Selanjutnya diambil jaringan janin (villi choriales atau jaringan ari-ari) pada saat janin berumur 10-12 minggu untuk diperiksa DNAnya. Bila janin ternyata hanya membawa satu belah gen thalassemia beta, maka kehamilan dapat diteruskan dengan aman. Tetapi bila janin ternyata membawa kedua belah gen thalassemia yang artinya janin akan menderita thalassemia beta, maka penghentian kehamilan dapat menjadi pilihan.
3). Bagaimana mengetahui seseorang adalah pembawa sifat thalassemia beta ?
Karena penampilan sebagian besar pembawa sifat thalassemia beta tidak dapat dibedakan dengan individu normal, maka pembawa sifat thalassemia beta hanya dapat ditentukan dengan pemeriksaan darah yang mencakup darah tepi lengkap dan analisis hemoglobin.
AKHIR KATA
Mengingat mahalnya pengobatan definitif thalassemia yang telah disebutkan di atas, terdapat upaya-upaya yang dapat dilakukan untuk masyarakat Indonesia pada umumnya, dan suku Minahasa pada khususnya, di antaranya:
- Sebaiknya dilakukan pencegahan pernikahan sesama keluarga dekat.
Bila perlu, sebelum menikah dilakukan pemeriksaan darah untuk melihat adanya kemungkinan karier thalassemia pada pasangannya. Bila ternyata kedua pasangan merupakan pembawa faktor thalassemia, dianjurkan untuk tidak menikah, atau dianjurkan kemungkinan memiliki keturunan dengan cara lain.
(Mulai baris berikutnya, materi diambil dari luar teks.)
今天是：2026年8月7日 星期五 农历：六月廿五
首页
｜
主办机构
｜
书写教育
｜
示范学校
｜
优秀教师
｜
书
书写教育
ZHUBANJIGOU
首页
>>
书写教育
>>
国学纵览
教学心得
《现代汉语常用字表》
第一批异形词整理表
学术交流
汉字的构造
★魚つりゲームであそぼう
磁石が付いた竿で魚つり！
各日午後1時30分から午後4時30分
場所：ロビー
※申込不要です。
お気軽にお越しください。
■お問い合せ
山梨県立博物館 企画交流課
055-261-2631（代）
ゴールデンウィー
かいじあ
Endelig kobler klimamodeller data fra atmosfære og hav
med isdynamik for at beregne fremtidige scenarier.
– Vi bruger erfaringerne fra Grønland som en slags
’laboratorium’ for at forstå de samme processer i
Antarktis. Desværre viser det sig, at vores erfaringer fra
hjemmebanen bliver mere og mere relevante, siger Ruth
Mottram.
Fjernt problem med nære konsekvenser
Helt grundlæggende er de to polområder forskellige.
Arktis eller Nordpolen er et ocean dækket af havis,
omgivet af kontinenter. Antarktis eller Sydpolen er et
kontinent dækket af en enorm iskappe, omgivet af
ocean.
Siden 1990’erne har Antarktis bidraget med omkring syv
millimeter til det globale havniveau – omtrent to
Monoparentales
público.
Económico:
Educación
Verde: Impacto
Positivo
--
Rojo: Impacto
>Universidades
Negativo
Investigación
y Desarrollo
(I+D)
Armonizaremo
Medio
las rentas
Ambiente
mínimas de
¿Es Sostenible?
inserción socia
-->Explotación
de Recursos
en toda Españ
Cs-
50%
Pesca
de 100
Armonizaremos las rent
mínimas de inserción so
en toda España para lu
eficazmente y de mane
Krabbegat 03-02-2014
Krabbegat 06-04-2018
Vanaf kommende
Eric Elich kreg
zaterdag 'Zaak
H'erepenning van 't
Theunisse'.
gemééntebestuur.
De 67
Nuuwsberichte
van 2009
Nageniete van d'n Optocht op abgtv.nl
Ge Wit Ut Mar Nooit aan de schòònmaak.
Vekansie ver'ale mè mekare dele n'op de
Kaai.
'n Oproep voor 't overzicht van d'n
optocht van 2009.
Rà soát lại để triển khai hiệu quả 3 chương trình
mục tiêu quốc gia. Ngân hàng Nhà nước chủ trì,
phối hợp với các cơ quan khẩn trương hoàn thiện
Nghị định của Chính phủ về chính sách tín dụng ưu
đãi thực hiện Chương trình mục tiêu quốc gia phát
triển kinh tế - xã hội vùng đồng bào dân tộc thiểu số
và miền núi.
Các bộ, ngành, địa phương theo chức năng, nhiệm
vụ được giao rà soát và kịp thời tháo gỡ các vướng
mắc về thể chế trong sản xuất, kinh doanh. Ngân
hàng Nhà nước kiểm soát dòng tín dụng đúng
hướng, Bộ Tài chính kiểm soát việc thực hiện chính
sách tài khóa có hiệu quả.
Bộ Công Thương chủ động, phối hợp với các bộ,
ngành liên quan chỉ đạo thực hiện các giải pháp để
- Dilakukan penelitian epidemiologi lebih besar untuk mendapatkan sampel yang representatif. Dibutuhkan kerja sama berbagai pihak dengan dukungan pemerintah dan berbagai instansi untuk melakukan penelitian ini. Untuk saat ini, pemeriksaan secara insidentil dapat dilakukan pada fasilitas pelayanan untuk ibu hamil seperti rumah sakit umum, rumah sakit bersalin, dan instansi lainnya pada semua wanita hamil yang mengalami anemia fisiologis dengan pemeriksaan MCV < 80 µm3 dan tidak didapatkan tanda-tanda defisiensi besi. Pada sentra pelayanan yang mutakhir, telah dilakukan pemeriksaan prenatal pada janin, dengan mengambil sampel darah umbilikus janin pada trimester pertama. Jenis pemeriksaan seperti ini selain biayanya mahalnya juga harus dipertimbangkan risiko dan keuntungannya.
- Diupayakan sentra konseling khusus bagi penderita thalassemia atau keluarga yang mempunyai anak-anak yang menderita thalasemia, yang melibatkan pihak-pihak terkait, seperti Pemerintah Daerah setempat, Dinas Kesehatan, Organisasi Kemasyarakatan, Dokter Ahli Penyakit Darah (Spesialis Hematologi), tokoh masyarakat (pemuka agama, kaum intelektual), yang dapat bekerja sama dalam suatu wadah lintas sektoral.